There we were outside one afternoon, planning like high-school football coaches the strategy for moving perennials and evergreens around in the latter part of the month, after they'd gone dormant but before the ground got too hard.

"End-zone scramble?" I asked.

"Run and gun?" he suggested.

Then I noticed the birds winging south. Even the animals are on the move, I thought. And then The Day When My Dinner Plans Failed, the day of caterpillars and parsley, it all came back to me. The little buggers were storing up for hibernation in the chrysalis. My parsley went the way of the dodo for what? So they could take a nap. And why? Because the sun was on the move. Or, more precisely, the Earth.

"Let's take a drive," I said to Dr. Fergeson.

We left out some seed for the birds. Planning for hungry migrant birds or butterflies turns the garden into a kind of truck stop, minus the pork rinds. Fall is the time for people to move around a bit too, to check out the emergence of fall colors. We drove up into the hills, hot on the trail of the real culprit behind the assassination of my fall social scene.

We caught them, red- and gold- and brown-handed: the trees in the middle of their winter preparations, aiding and abetting. When they begin shutting down for the cold months, all the chlorophyll in the leaves — the green, light-absorbing stuff — takes a powder, revealing the true colors of the leaves. Leftover glucose turns red, waste in the leaves turns brown. Ingredients for that perfect autumn centerpiece.

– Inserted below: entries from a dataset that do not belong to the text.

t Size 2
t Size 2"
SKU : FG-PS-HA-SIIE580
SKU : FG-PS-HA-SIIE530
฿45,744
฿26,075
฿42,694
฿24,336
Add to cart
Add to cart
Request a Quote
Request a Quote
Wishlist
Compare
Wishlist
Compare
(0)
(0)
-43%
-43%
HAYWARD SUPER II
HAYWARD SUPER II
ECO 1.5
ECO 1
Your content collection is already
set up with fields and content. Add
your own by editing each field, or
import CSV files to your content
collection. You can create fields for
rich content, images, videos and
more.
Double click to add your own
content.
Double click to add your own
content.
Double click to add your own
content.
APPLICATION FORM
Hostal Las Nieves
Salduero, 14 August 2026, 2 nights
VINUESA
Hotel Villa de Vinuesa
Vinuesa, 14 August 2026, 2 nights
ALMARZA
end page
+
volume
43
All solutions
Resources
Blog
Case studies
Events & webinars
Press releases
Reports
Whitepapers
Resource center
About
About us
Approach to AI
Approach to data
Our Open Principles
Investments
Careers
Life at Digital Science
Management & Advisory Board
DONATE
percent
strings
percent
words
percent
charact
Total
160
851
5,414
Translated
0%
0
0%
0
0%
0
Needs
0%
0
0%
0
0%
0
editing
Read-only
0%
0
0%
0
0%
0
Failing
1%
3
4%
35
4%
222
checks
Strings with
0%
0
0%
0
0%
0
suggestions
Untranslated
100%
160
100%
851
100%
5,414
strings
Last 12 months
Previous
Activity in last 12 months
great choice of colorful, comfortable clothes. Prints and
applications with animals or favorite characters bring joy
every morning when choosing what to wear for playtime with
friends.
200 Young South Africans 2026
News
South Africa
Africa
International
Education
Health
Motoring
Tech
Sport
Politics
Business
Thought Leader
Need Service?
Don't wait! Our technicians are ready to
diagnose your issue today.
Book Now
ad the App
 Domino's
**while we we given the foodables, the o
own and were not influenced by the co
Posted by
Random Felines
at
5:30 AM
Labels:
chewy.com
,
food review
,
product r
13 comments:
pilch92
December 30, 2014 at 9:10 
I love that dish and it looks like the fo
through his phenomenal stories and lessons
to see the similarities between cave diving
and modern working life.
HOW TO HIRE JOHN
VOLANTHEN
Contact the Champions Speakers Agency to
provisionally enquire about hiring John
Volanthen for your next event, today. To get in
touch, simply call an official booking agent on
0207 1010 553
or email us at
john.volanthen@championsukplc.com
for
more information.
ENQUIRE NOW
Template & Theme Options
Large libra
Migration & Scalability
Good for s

Not for me, though! What good's a centerpiece without a dinner?

And so I drove angrily on, to the top of the mountain, there to stare down the planet from the highest vantage. The planet Earth, the same one that tilts the Northern Hemisphere away from the light of the sun like it's trying to sleep off a hangover. The same one that makes it colder here, makes the days shorter, makes the trees clam up and the animals hightail it south or get stuffed into a food coma. The one that's partially deflecting the most important ride in the solar system, the 499 seconds it takes light to get here from the sun. The light that makes everything from gasoline to a lovely braised duck with garlic mashed potatoes possible.

It was the Earth the whole time. My parsley's real killer. The Earth is responsible for the daily calendar, and this fall, at least, it totally ruined my social one.